As we know, is necessary to drop out that observation to clean the data and get a better coefficient with the minimum error.
head(df)
# A tibble: 6 x 4
Observation Advertising Sales Resids
<dbl> <dbl> <dbl> <dbl>
1 1 12 24 -1.73
2 2 12 27 1.27
3 3 9 25 -1.71
4 4 11 27 0.943
5 5 6 23 -4.68
6 6 9 25 -1.71
df <- df[-which.max(df$Resids),]
df
# A tibble: 19 x 4
Observation Advertising Sales Resids
<dbl> <dbl> <dbl> <dbl>
1 1 12 24 -1.73
2 2 12 27 1.27
3 3 9 25 -1.71
4 4 11 27 0.943
5 5 6 23 -4.68
6 6 9 25 -1.71
7 7 15 27 2.24
8 8 6 25 -2.68
9 9 11 26 -0.0566
10 10 16 27 2.57
11 11 11 25 -1.06
12 13 13 26 0.593
13 14 11 23 -3.06
14 15 13 26 0.593
15 16 7 23 -4.35
16 17 8 23 -4.03
17 18 8 24 -3.03
18 19 12 26 0.268
19 20 9 24 -2.71
We just deleted that week and then we need to compute the coefficients of our model:
fit2 <- lm(Sales ~ Advertising, data= df)
summary(fit2)
Call:
lm(formula = Sales ~ Advertising, data = df)
Residuals:
Min 1Q Median 3Q Max
-2.2500 -0.4375 0.0000 0.5000 1.7500
Coefficients:
Estimate Std. Error t value Pr(>|t|)
(Intercept) 21.1250 0.9548 22.124 5.72e-14 ***
Advertising 0.3750 0.0882 4.252 0.000538 ***
---
Signif. codes: 0 '***' 0.001 '**' 0.01 '*' 0.05 '.' 0.1 ' ' 1
Residual standard error: 1.054 on 17 degrees of freedom
Multiple R-squared: 0.5154, Adjusted R-squared: 0.4869
F-statistic: 18.08 on 1 and 17 DF, p-value: 0.0005379
Now we can reject the Ho: B1=0, so beta is statically important.
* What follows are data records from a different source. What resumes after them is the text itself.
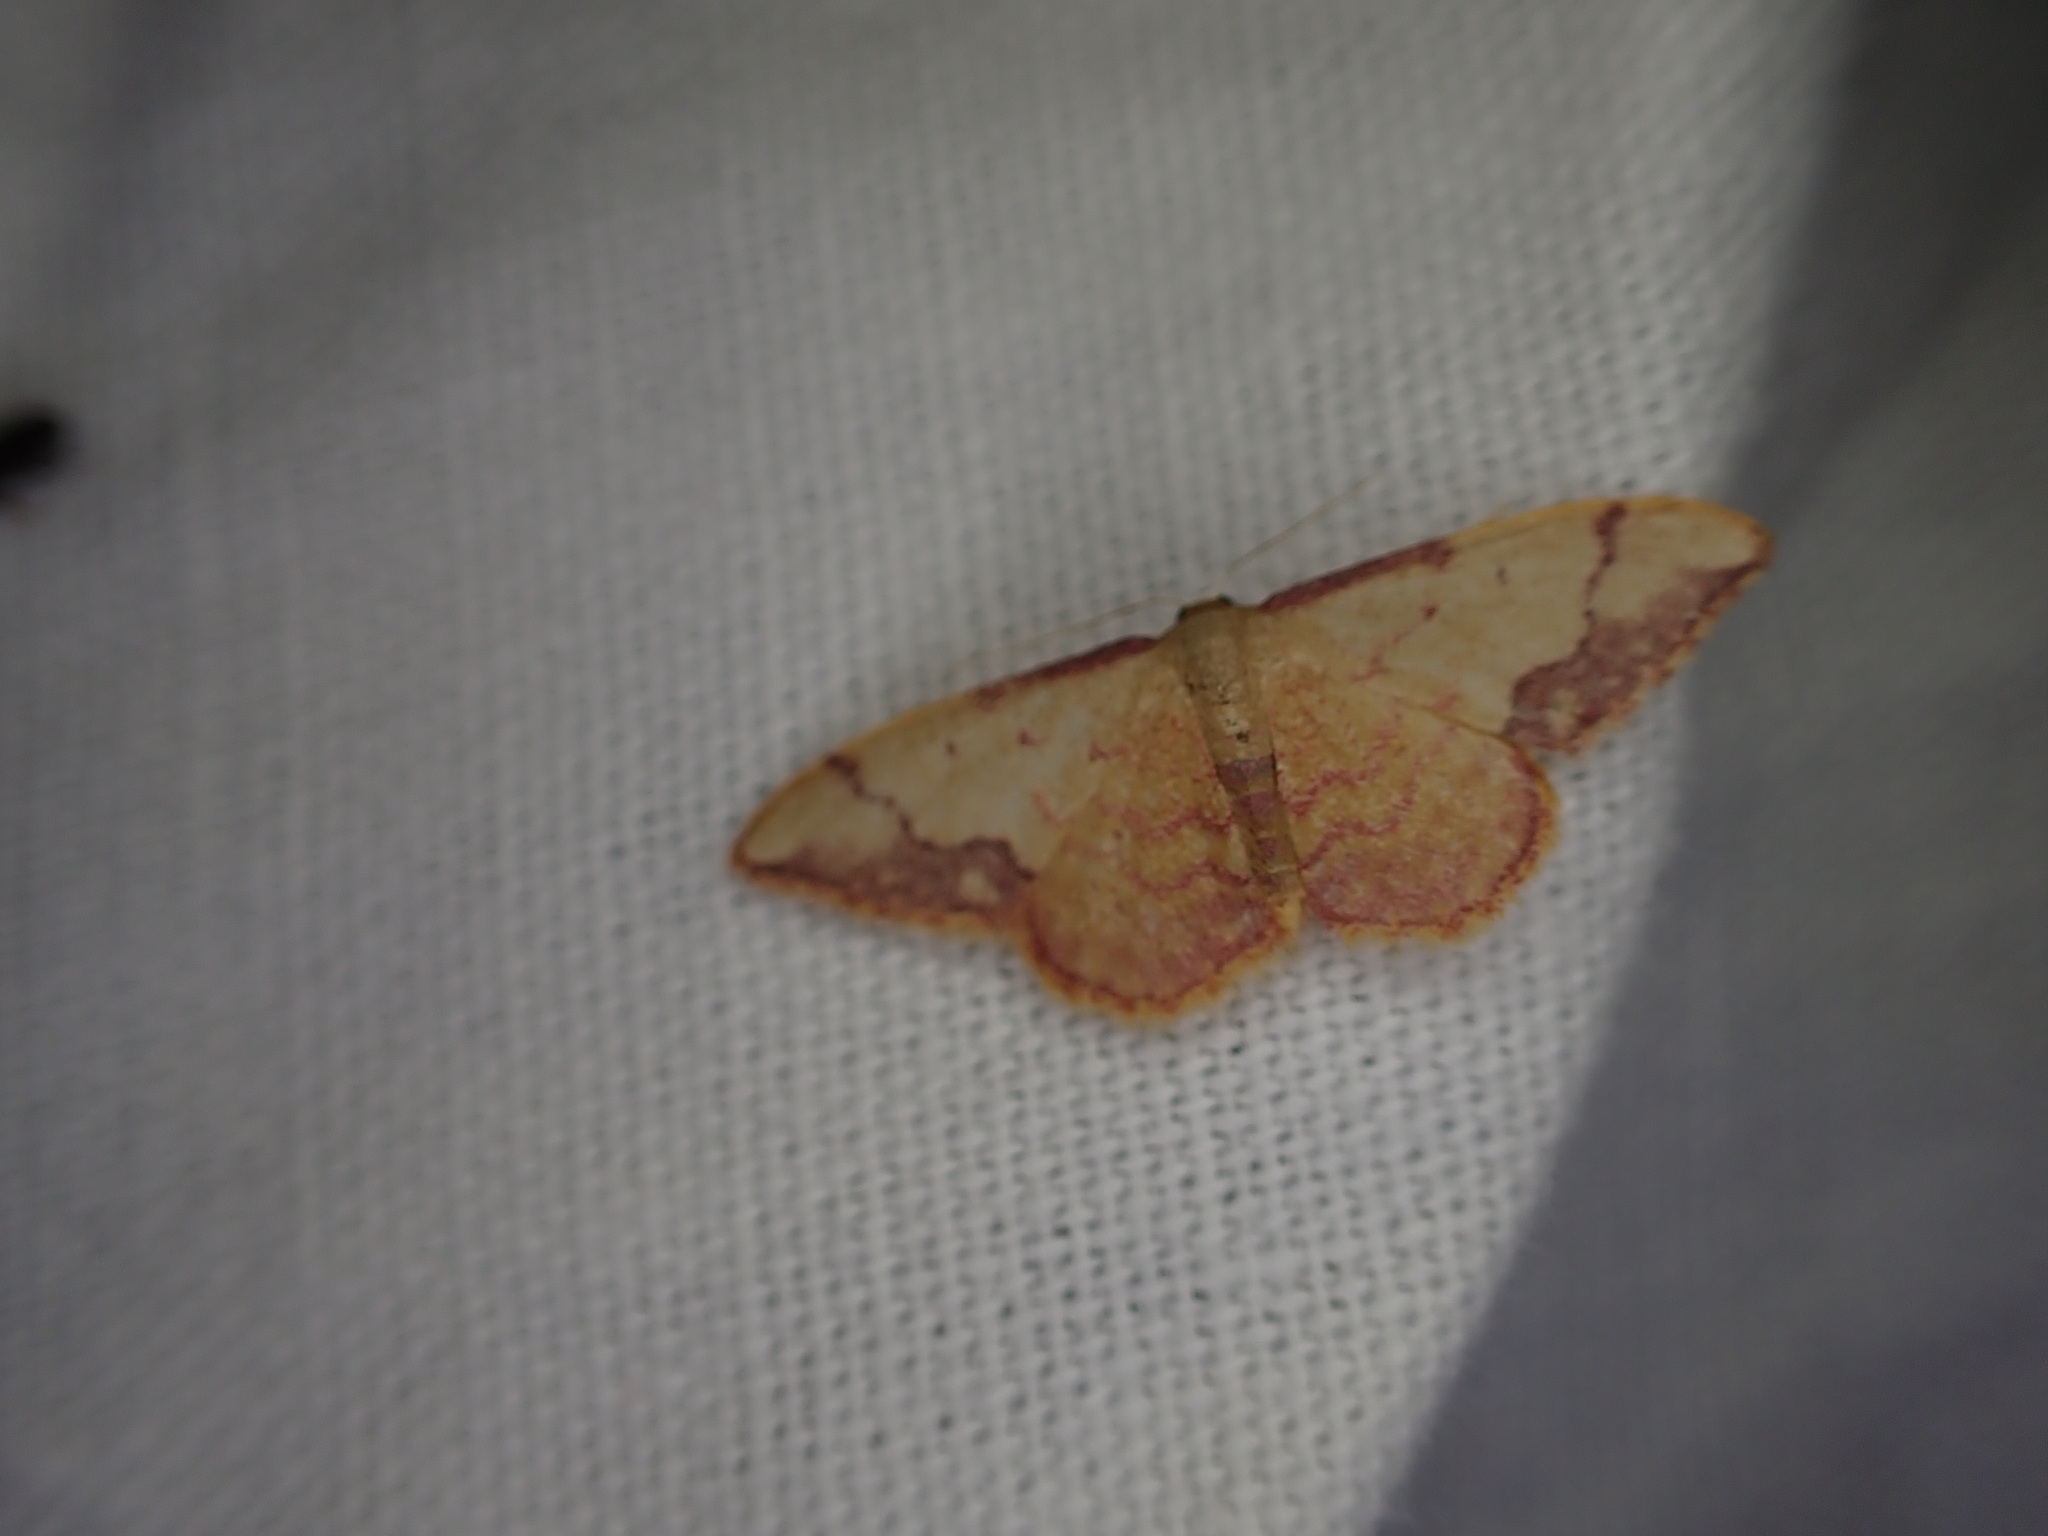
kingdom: Animalia
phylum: Arthropoda
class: Insecta
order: Lepidoptera
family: Geometridae
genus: Idaea
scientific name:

df %>% ggplot(aes(Advertising,Sales))+geom_point() + geom_smooth(method = "lm")
## `geom_smooth()` using formula 'y ~ x'
I learnt that the presence of outliers the model change a lot and to fix ot is needed to find that outliers to fit a new model. But also my question is if all outliers are bad? A question that in the next classes I’ll learn.